- Born: Winifred Barbara Cameron 17 September 1895 Merino, Victoria
- Died: 28 July 1979 (aged 83) Camberwell, Victoria
- Occupation: Medical practitioner

= Winifred Barbara Meredith =

Australian doctor

Winifred Barbara Meredith, (née Cameron; 17 September 1895 – 28 July 1979) was an Australian medical practitioner and community worker. A 1921 graduate of the University of Melbourne, she worked at the Queen Victoria Memorial Hospital for Women and Children until her daughter was born in 1937. In 1946, she succeeded Vera Scantlebury Brown as the acting director of maternal, infant and pre-school welfare in the in the Victorian Department of Health.

==Biography==
Winifred Barbara Cameron was born in Merino, Victoria, on 17 September 1895, the fourth child of Ewen Hugh Cameron, a grazier who was the member for Evelyn in the Victorian Legislative Assembly, and his wife Emma Harriet, née Nunn. She was educated at the Presbyterian Ladies' College in Kew, Victoria, and then entered the University of Melbourne, from which she graduated with her MB BS degree 1921. After a year at Royal Melbourne Hospital, she joined the Queen Victoria Memorial Hospital for Women and Children as a medical superintendent in 1923.

She married Charles William Meredith, the widowed vicar of Saint Peter's Anglican Church in Murrumbeena, Victoria, at St George's Church in Malvern, Victoria, on 6 October 1931. Through her marriage she acquired two stepsons. She continued working at her private practice in the Queen Victoria Hospital's department of obstetrics and gynaecology until her daughter was born in 1937. Her husband died on 11 May 1944, and the following year she resumed her medical career as an ante-natal medical officer in the Victorian Department of Health's maternal and child hygiene section. In July 1946, she succeeded Vera Scantlebury Brown as the acting director of maternal, infant and pre-school welfare, a position that became permanent in March 1947. That year she was awarded a Bachelor of Arts degree by the University of Melbourne.

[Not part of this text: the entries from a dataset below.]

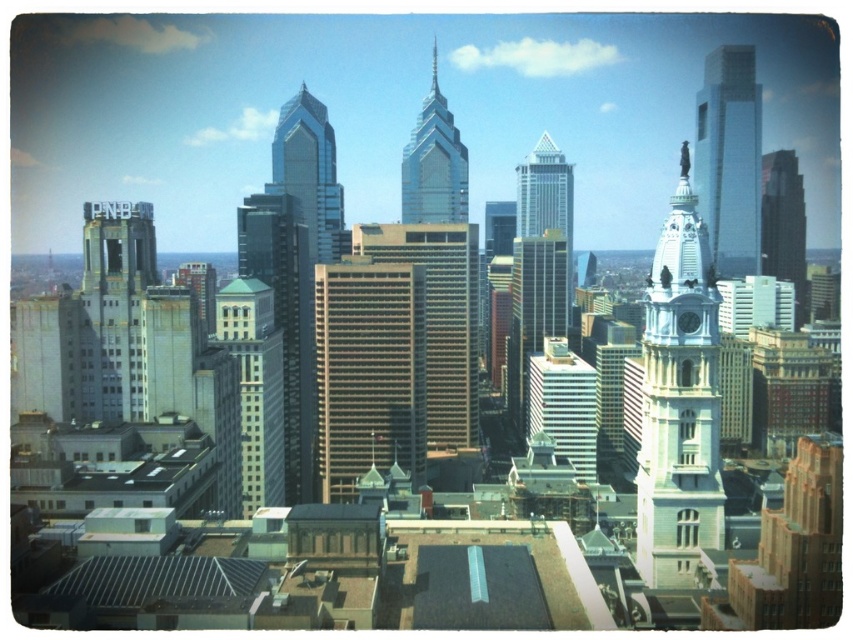
Which is below, light gray stone building at center-left or glassy silver skyscraper at center?

light gray stone building at center-left is below.

Does light gray stone building at center-left have a smaller size compared to glassy silver skyscraper at center?

Incorrect, light gray stone building at center-left is not smaller in size than glassy silver skyscraper at center.

This screenshot has height=640, width=853. What are the coordinates of `light gray stone building at center-left` in the screenshot? It's located at (254, 387).

Does point (341, 208) lie in front of point (428, 173)?

No, it is not.

Between glassy reflective skyscraper at center and glassy silver skyscraper at center, which one appears on the left side from the viewer's perspective?

glassy reflective skyscraper at center

Is point (325, 244) positioned behind point (444, 163)?

No, it is not.

I want to click on glassy reflective skyscraper at center, so click(x=309, y=172).

Is shiny glass skyscraper at center-right above silver glass skyscraper at center?

Incorrect, shiny glass skyscraper at center-right is not positioned above silver glass skyscraper at center.

Does shiny glass skyscraper at center-right come in front of silver glass skyscraper at center?

No.

Is point (799, 280) closer to camera compared to point (544, 216)?

No.

Where is `shiny glass skyscraper at center-right`? shiny glass skyscraper at center-right is located at coordinates (784, 225).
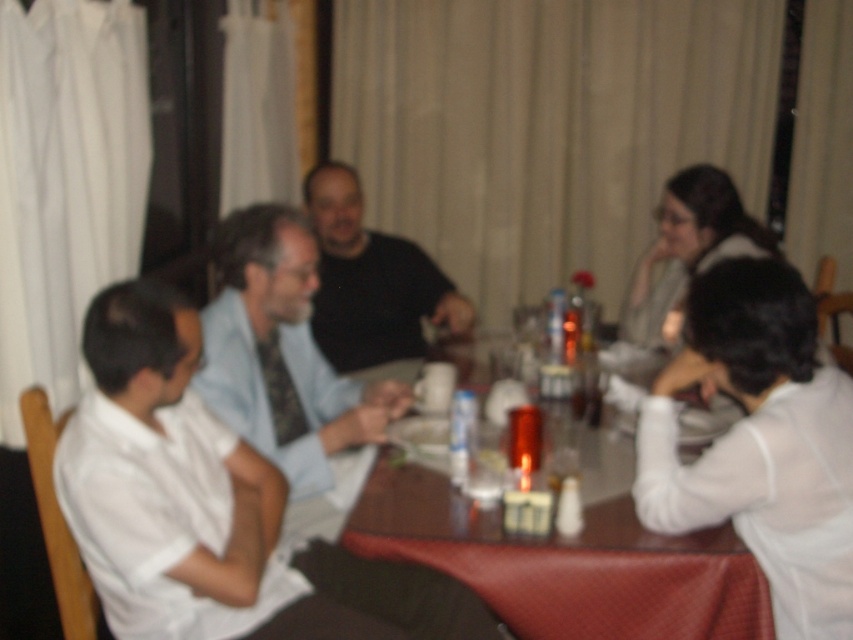
You are a photographer trying to capture a group photo of the people at the dining table. You notice the white shirt at center and the blue textured shirt at center. Which shirt should you adjust to ensure both are fully visible in the photo?

The white shirt at center is positioned under the blue textured shirt at center, so you should adjust the blue textured shirt at center to move it slightly back or up to avoid blocking the white shirt at center.

You are taking a photo of the dining table and want to focus on both the point at coordinates (437,593) and the point at coordinates (364,240). Which point should you adjust your camera focus to prioritize for better clarity?

You should prioritize focusing on point (364,240) because it is farther from the camera compared to point (437,593), which is closer. To ensure both points are in focus, focus on the farther point first.

You are a server at a restaurant and need to deliver a dessert plate to the table. The dessert plate is 12 inches in diameter. You want to place it between the white shirt at center and the blue textured shirt at center. Will there be enough space between them to fit the dessert plate?

The white shirt at center and blue textured shirt at center are 13.10 inches apart, so yes, the dessert plate with 12 inches diameter can fit between them since the space is wider than the plate.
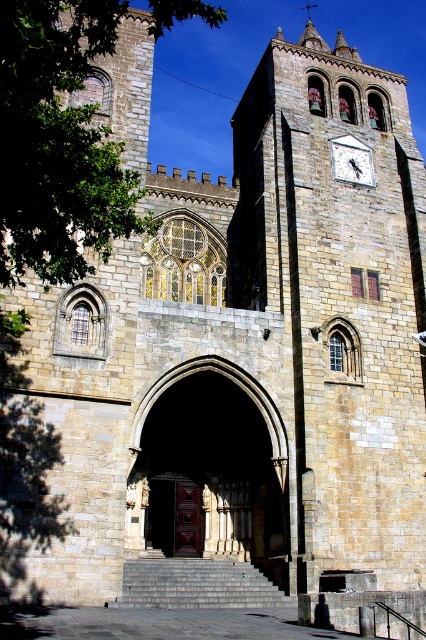
Question: Which point appears closest to the camera in this image?

Choices:
 (A) (170, 512)
 (B) (259, 596)
 (C) (362, 150)

Answer: (B)

Question: Which of the following is the closest to the observer?

Choices:
 (A) brown wooden door at center
 (B) white stone clock at upper right
 (C) gray stone stairs at center

Answer: (C)

Question: From the image, what is the correct spatial relationship of stone archway at center in relation to white stone clock at upper right?

Choices:
 (A) left
 (B) right

Answer: (A)

Question: Can you confirm if stone archway at center is smaller than gray stone stairs at center?

Choices:
 (A) yes
 (B) no

Answer: (B)

Question: Which point is farther from the camera taking this photo?

Choices:
 (A) (258, 464)
 (B) (230, 570)
 (C) (172, 484)

Answer: (C)

Question: Is stone archway at center bigger than white stone clock at upper right?

Choices:
 (A) no
 (B) yes

Answer: (B)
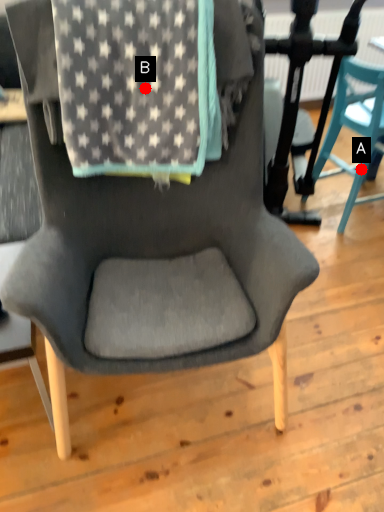
Question: Two points are circled on the image, labeled by A and B beside each circle. Which point appears farthest from the camera in this image?

Choices:
 (A) A is further
 (B) B is further

Answer: (A)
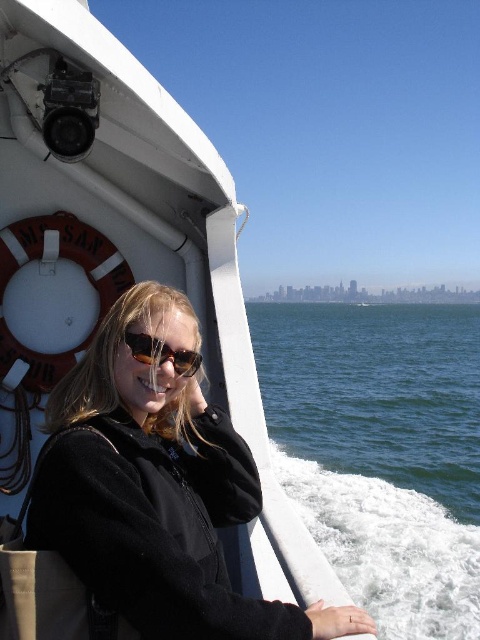
Question: Which point is closer to the camera?

Choices:
 (A) matte black sunglasses at center
 (B) blue water at lower right

Answer: (A)

Question: Which of the following is the farthest from the observer?

Choices:
 (A) blue water at lower right
 (B) matte black sunglasses at center

Answer: (A)

Question: Where is blue water at lower right located in relation to matte black sunglasses at center in the image?

Choices:
 (A) right
 (B) left

Answer: (A)

Question: Which of the following is the closest to the observer?

Choices:
 (A) matte black sunglasses at center
 (B) blue water at lower right

Answer: (A)

Question: In this image, where is blue water at lower right located relative to matte black sunglasses at center?

Choices:
 (A) left
 (B) right

Answer: (B)

Question: Does blue water at lower right appear under matte black sunglasses at center?

Choices:
 (A) yes
 (B) no

Answer: (A)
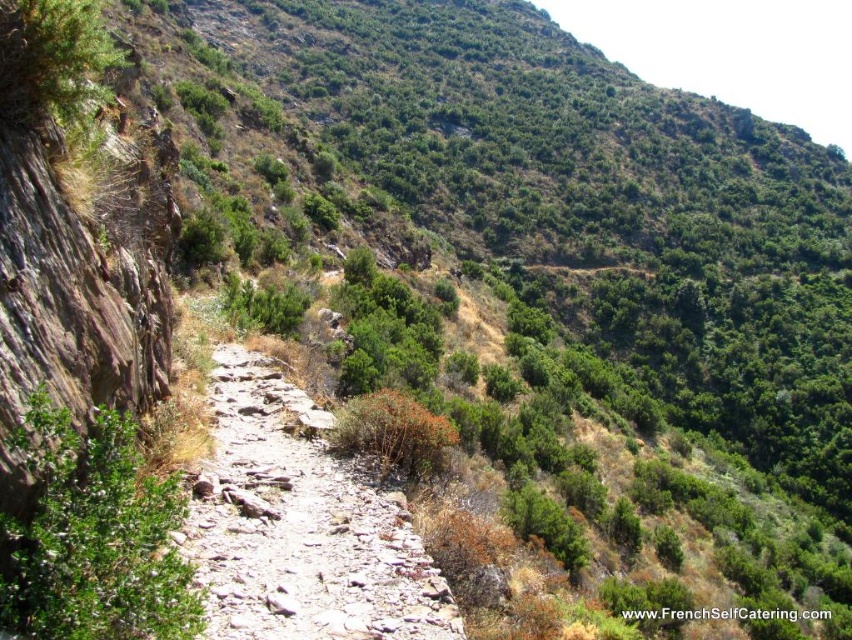
Question: Which object appears closest to the camera in this image?

Choices:
 (A) green leafy bush at center
 (B) dusty stone path at center

Answer: (A)

Question: Can you confirm if dusty stone path at center is wider than green leafy bush at center?

Choices:
 (A) no
 (B) yes

Answer: (B)

Question: Which of the following is the closest to the observer?

Choices:
 (A) (337, 540)
 (B) (177, 589)

Answer: (B)

Question: Does dusty stone path at center appear on the right side of green leafy bush at center?

Choices:
 (A) yes
 (B) no

Answer: (A)

Question: Which object appears farthest from the camera in this image?

Choices:
 (A) green leafy bush at center
 (B) dusty stone path at center

Answer: (B)

Question: Is dusty stone path at center to the right of green leafy bush at center from the viewer's perspective?

Choices:
 (A) no
 (B) yes

Answer: (B)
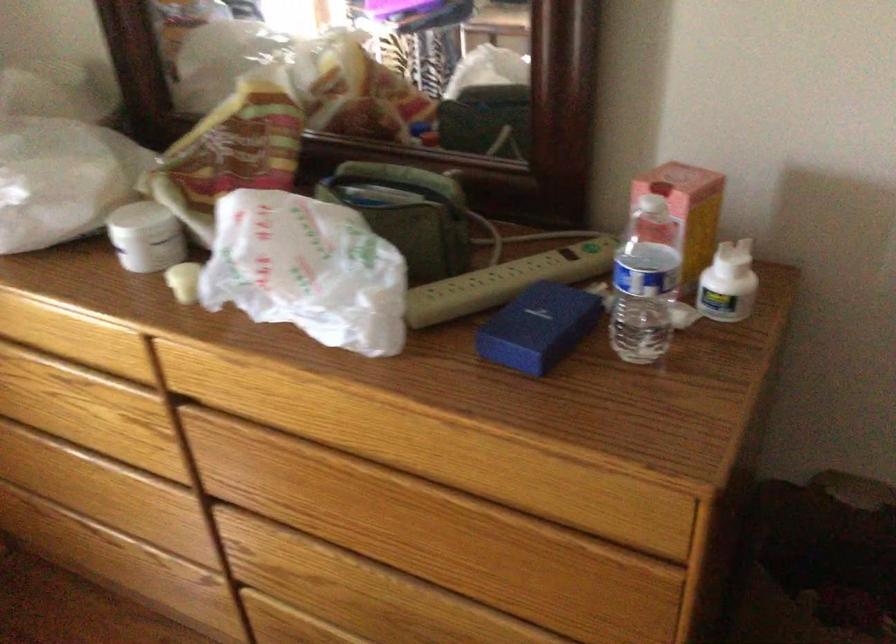
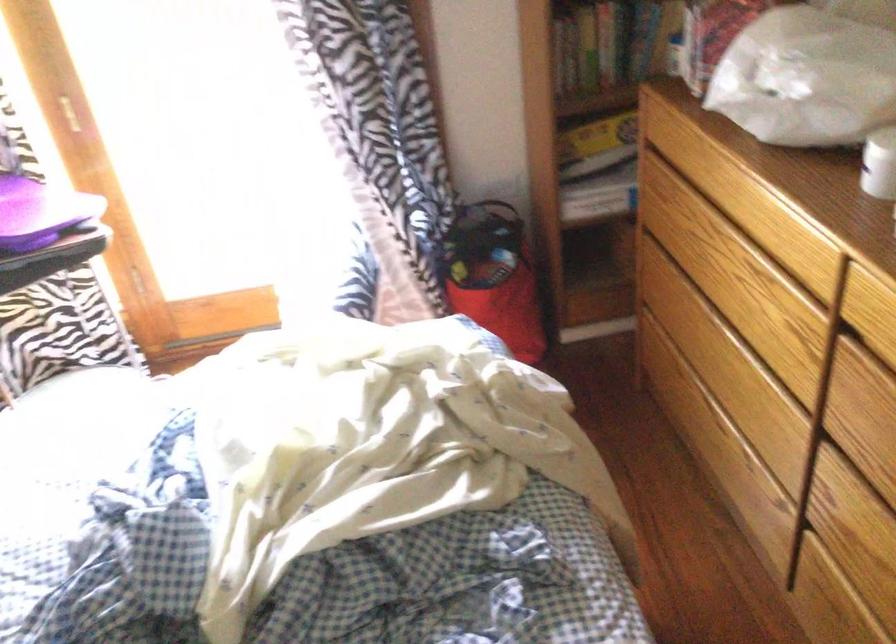
Find the pixel in the second image that matches [73,478] in the first image.

(719, 355)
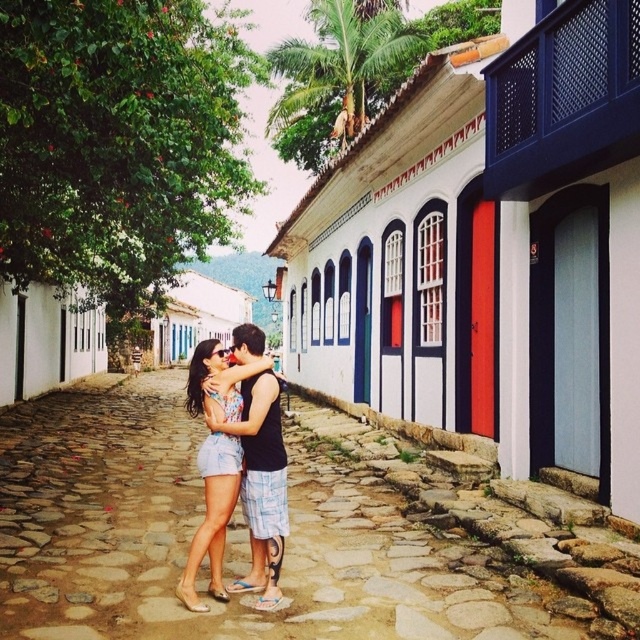
You are standing at the point labeled as point (289, 538) in the image. Looking around, you see a smooth stone alley at center. Based on the scene description, what is the immediate environment around your current position?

A visit to Europe and North America in 1950 as a World Health Organization (WHO) fellow converted Meredith to the value of preventative medicine and the monitoring of early childhood development. She created a special infant welfare service for immigrants. She became a member of the Child Welfare Advisory Council in 1955 and was the Australian representative at the WHO conference on maternity care in the Philippines in 1959.

Meredith was appointed an Officer of the Order of the British Empire in the 1960 Birthday Honours. In the August of that year, she was the National Council of Women delegate to the International Council of Women conference in Istanbul. She retired that year.

Meredith died in Camberwell, Victoria on 28 July 1979 and her remains were cremated.